[[ DATASET EXCERPTS open ]]

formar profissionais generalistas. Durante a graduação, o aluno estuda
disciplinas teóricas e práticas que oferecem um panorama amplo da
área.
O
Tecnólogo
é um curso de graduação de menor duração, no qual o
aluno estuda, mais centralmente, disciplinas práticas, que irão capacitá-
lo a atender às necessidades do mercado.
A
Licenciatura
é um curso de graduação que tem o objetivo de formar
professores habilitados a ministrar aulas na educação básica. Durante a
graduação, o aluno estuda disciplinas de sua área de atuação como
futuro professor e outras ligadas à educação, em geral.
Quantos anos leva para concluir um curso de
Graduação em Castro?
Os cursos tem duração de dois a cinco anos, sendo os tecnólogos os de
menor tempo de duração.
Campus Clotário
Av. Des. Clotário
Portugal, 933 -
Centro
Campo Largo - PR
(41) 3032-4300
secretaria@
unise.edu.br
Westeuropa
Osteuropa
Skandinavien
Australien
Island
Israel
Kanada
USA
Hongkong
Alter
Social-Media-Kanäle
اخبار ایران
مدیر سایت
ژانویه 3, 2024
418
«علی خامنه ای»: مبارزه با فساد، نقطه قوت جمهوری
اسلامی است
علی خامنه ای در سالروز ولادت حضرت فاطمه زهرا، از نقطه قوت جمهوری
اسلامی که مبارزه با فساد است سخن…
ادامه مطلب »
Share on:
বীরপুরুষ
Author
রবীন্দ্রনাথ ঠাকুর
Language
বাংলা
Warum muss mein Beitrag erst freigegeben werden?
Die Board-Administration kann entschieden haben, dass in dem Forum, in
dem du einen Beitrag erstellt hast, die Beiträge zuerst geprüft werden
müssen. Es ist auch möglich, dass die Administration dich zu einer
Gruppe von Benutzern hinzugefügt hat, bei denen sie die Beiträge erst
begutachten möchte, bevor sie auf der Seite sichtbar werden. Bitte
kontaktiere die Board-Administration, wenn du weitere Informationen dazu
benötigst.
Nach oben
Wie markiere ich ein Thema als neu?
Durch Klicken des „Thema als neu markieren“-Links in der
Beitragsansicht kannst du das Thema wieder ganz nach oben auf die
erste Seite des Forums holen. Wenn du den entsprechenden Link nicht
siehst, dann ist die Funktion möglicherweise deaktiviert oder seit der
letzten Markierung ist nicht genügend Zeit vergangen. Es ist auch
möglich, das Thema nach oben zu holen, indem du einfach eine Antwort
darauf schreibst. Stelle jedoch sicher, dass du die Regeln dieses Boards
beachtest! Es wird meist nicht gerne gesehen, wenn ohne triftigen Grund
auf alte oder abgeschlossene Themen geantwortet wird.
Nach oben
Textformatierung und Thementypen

[[ DATASET EXCERPTS closed ]]

Work out how many lines of the material contain "educação". Reply with that number only.

2